Bain says agentic AI delivers 60% procurement productivity gains, but only 5% of orgs have it deployed. The gap isn't a tool problem.
Working through Bain's new report "The Rise of Autonomous, Intelligent Procurement" and a few stats stuck out:
- 60%+ procurement productivity gain where AI is effectively deployed
- 3–7% incremental savings on spend
- $180M projected from a single scaled agentic deployment
- ROI up to 5x
The part I keep circling back to: only ~5% of procurement orgs have AI fully deployed. ~60% are in planning or pilot.
Default read I'm seeing on LinkedIn this week is basically "pick the right agentic source-to-pay vendor and capture the upside." I don't think that's what the report actually says.
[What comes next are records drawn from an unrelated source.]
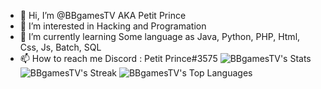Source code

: - 👋 Hi, I’m @BBgamesTV AKA Petit Prince
- 👀 I’m interested in Hacking and Programation
- 🌱 I’m currently learning Some language as Java, Python, PHP, Html, Css, Js, Batch, SQL
- 📫 How to reach me Discord : Petit Prince#3575
![BBgamesTV's Stats](https://github-readme-stats.vercel.app/api?username=BBgamesTV&theme=vue-dark&show_icons=true&hide_border=true&count_private=true)
![BBgamesTV's Streak](https://github-readme-streak-stats.herokuapp.com/?user=BBgamesTV&theme=vue-dark&hide_border=true)
![BBgamesTV's Top Languages](https://github-readme-stats.vercel.app/api/top-langs/?username=BBgamesTV&theme=vue-dark&show_icons=true&hide_border=true&layout=compact)

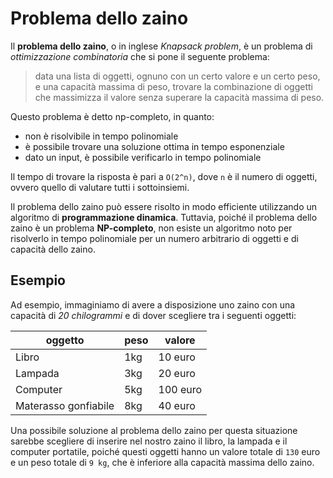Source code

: # Problema dello zaino

Il **problema dello zaino**, o in inglese _Knapsack problem_, è un problema di _ottimizzazione combinatoria_ che si pone il seguente problema: 

>data una lista di oggetti, ognuno con un certo valore e un certo peso, e una capacità massima di peso, trovare la combinazione di oggetti che massimizza il valore senza superare la capacità massima di peso.

Questo problema è detto np-completo, in quanto:

- non è risolvibile in tempo polinomiale
- è possibile trovare una soluzione ottima in tempo esponenziale
- dato un input, è possibile verificarlo in tempo polinomiale

Il tempo di trovare la risposta è pari a `O(2^n)`, dove `n` è il numero di oggetti, ovvero quello di valutare tutti i sottoinsiemi.

Il problema dello zaino può essere risolto in modo efficiente utilizzando un algoritmo di **programmazione dinamica**. Tuttavia, poiché il problema dello zaino è un problema **NP-completo**, non esiste un algoritmo noto per risolverlo in tempo polinomiale per un numero arbitrario di oggetti e di capacità dello zaino.

## Esempio

Ad esempio, immaginiamo di avere a disposizione uno zaino con una capacità di _20 chilogrammi_ e di dover scegliere tra i seguenti oggetti:

| oggetto              | peso | valore   |
|----------------------|------|----------|
| Libro                | 1kg  | 10 euro  |
| Lampada              | 3kg  | 20 euro  |
| Computer             | 5kg  | 100 euro |
| Materasso gonfiabile | 8kg  | 40 euro  |


Una possibile soluzione al problema dello zaino per questa situazione sarebbe scegliere di inserire nel nostro zaino il libro, la lampada e il computer portatile, poiché questi oggetti hanno un valore totale di `130` euro e un peso totale di `9 kg`, che è inferiore alla capacità massima dello zaino.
A sourcing tool waits for a buyer to specify the category, suppliers, criteria, timing. A sourcing agent monitors the category continuously, decides when an event is warranted, prepares the tender, qualifies suppliers, and surfaces a buyer only when a strategic trade-off needs human judgment.
That's not a software upgrade. That's a change in who initiates action — and most enterprise S2P stacks weren't built to host autonomous agents alongside human buyers in the same category.
McKinsey's recent work points the same way — they cite a chemicals company piloting autonomous sourcing in consumables that lifted staff efficiency 20–30% and pushed value capture up 1–3% on the spend in scope. The wins all come from workflow redesign, not vendor swap.
Curious what people on the inside are actually seeing:
- For those piloting AI agents in procurement — what's the actual blocker? Data? Governance? Change management? Vendor immaturity?
- Has anyone seen a deployment where the workflow was redesigned first vs. agents bolted onto existing source-to-pay?
- Are your suppliers deploying agents on their side yet? (My read is the buyer-with-tools / supplier-with-agents asymmetry is going to bite first.)